(TASK REQUIREMENTS) Copy out the entire listing precisely.

(EXERCISE DATA)
-=-=-=-=-

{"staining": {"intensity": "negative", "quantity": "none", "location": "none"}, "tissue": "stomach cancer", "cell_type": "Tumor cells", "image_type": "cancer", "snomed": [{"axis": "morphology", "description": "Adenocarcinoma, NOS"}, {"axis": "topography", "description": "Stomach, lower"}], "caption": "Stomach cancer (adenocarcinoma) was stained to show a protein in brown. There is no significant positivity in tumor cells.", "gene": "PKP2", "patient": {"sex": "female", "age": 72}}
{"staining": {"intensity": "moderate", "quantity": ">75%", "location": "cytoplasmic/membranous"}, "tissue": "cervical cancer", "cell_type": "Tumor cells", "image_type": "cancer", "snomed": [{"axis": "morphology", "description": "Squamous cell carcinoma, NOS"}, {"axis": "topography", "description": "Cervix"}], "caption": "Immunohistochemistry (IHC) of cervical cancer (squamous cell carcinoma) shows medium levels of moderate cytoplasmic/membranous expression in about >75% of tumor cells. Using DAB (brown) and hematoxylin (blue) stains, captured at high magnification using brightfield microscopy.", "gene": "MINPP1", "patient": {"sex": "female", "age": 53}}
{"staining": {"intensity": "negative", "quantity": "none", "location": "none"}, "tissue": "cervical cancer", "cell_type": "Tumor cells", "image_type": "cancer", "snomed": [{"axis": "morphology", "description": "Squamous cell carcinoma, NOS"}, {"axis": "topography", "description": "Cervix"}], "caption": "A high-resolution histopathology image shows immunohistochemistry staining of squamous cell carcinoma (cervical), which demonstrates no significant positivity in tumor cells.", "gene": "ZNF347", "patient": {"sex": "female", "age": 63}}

-=-=-=-=-

(TASK ANSWER)
{"staining": {"intensity": "negative", "quantity": "none", "location": "none"}, "tissue": "stomach cancer", "cell_type": "Tumor cells", "image_type": "cancer", "snomed": [{"axis": "morphology", "description": "Adenocarcinoma, NOS"}, {"axis": "topography", "description": "Stomach, lower"}], "caption": "Stomach cancer (adenocarcinoma) was stained to show a protein in brown. There is no significant positivity in tumor cells.", "gene": "PKP2", "patient": {"sex": "female", "age": 72}}
{"staining": {"intensity": "moderate", "quantity": ">75%", "location": "cytoplasmic/membranous"}, "tissue": "cervical cancer", "cell_type": "Tumor cells", "image_type": "cancer", "snomed": [{"axis": "morphology", "description": "Squamous cell carcinoma, NOS"}, {"axis": "topography", "description": "Cervix"}], "caption": "Immunohistochemistry (IHC) of cervical cancer (squamous cell carcinoma) shows medium levels of moderate cytoplasmic/membranous expression in about >75% of tumor cells. Using DAB (brown) and hematoxylin (blue) stains, captured at high magnification using brightfield microscopy.", "gene": "MINPP1", "patient": {"sex": "female", "age": 53}}
{"staining": {"intensity": "negative", "quantity": "none", "location": "none"}, "tissue": "cervical cancer", "cell_type": "Tumor cells", "image_type": "cancer", "snomed": [{"axis": "morphology", "description": "Squamous cell carcinoma, NOS"}, {"axis": "topography", "description": "Cervix"}], "caption": "A high-resolution histopathology image shows immunohistochemistry staining of squamous cell carcinoma (cervical), which demonstrates no significant positivity in tumor cells.", "gene": "ZNF347", "patient": {"sex": "female", "age": 63}}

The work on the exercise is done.